PROBLEM STATEMENT
Wherever an image appears in the data, omit it and copy all the remaining text word for word.

DATA BELOW
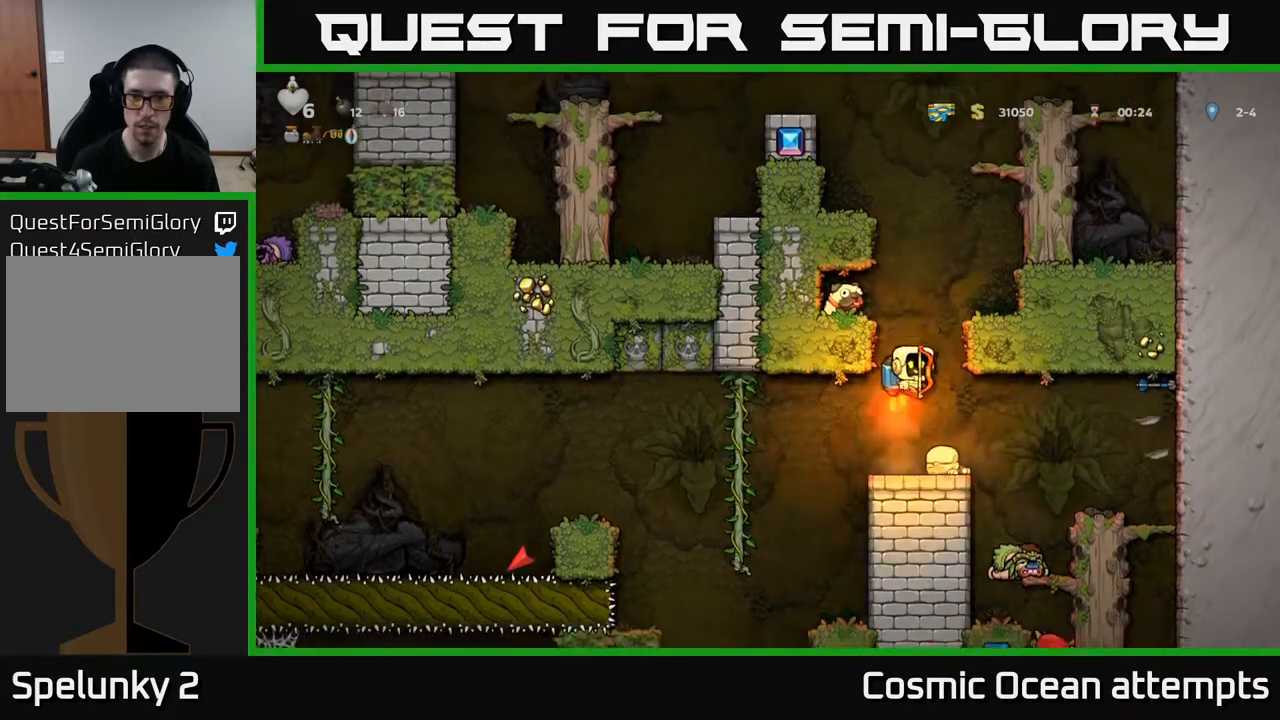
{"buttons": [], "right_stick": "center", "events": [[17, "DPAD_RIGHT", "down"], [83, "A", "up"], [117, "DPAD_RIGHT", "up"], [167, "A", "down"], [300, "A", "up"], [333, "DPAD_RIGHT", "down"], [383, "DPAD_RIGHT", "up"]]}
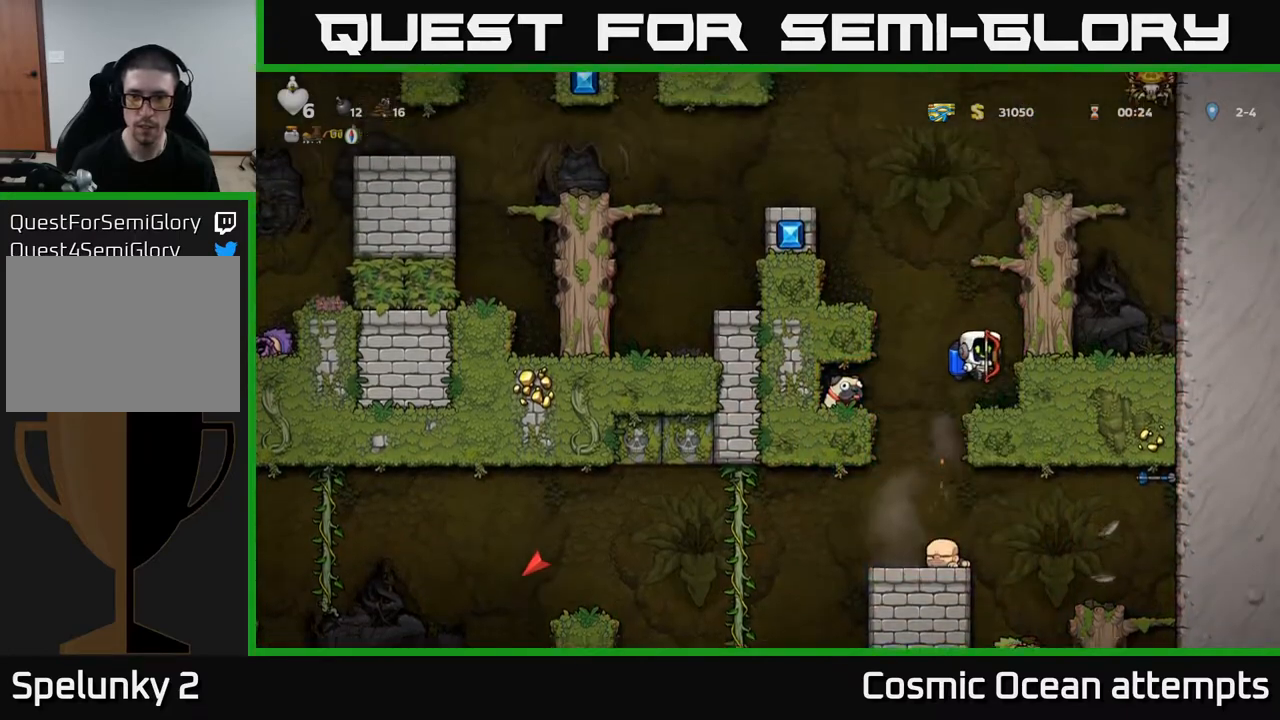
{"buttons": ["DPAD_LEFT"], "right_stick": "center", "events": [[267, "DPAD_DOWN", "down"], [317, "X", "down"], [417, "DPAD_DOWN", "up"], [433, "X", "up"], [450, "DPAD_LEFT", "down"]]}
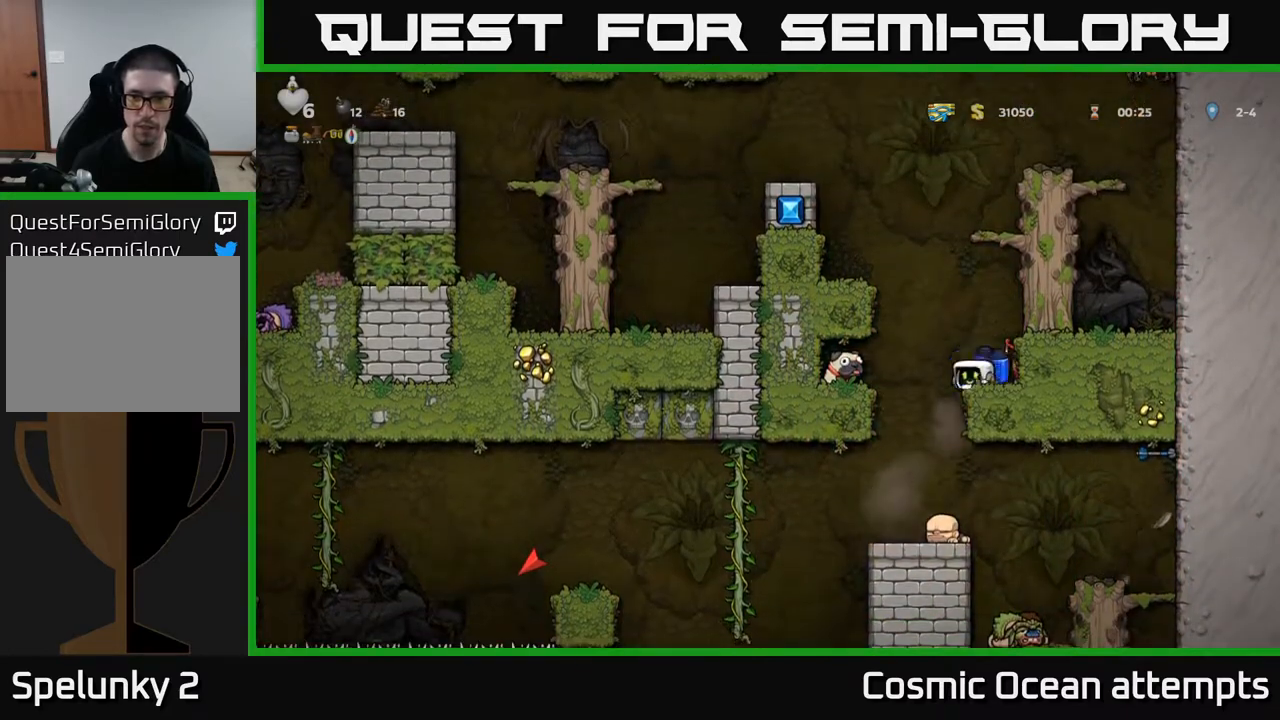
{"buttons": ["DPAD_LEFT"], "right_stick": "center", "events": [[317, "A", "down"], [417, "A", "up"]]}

RESPONSE AREA
{"buttons": [], "right_stick": "center", "events": [[17, "DPAD_RIGHT", "down"], [83, "A", "up"], [117, "DPAD_RIGHT", "up"], [167, "A", "down"], [300, "A", "up"], [333, "DPAD_RIGHT", "down"], [383, "DPAD_RIGHT", "up"]]}
{"buttons": ["DPAD_LEFT"], "right_stick": "center", "events": [[267, "DPAD_DOWN", "down"], [317, "X", "down"], [417, "DPAD_DOWN", "up"], [433, "X", "up"], [450, "DPAD_LEFT", "down"]]}
{"buttons": ["DPAD_LEFT"], "right_stick": "center", "events": [[317, "A", "down"], [417, "A", "up"]]}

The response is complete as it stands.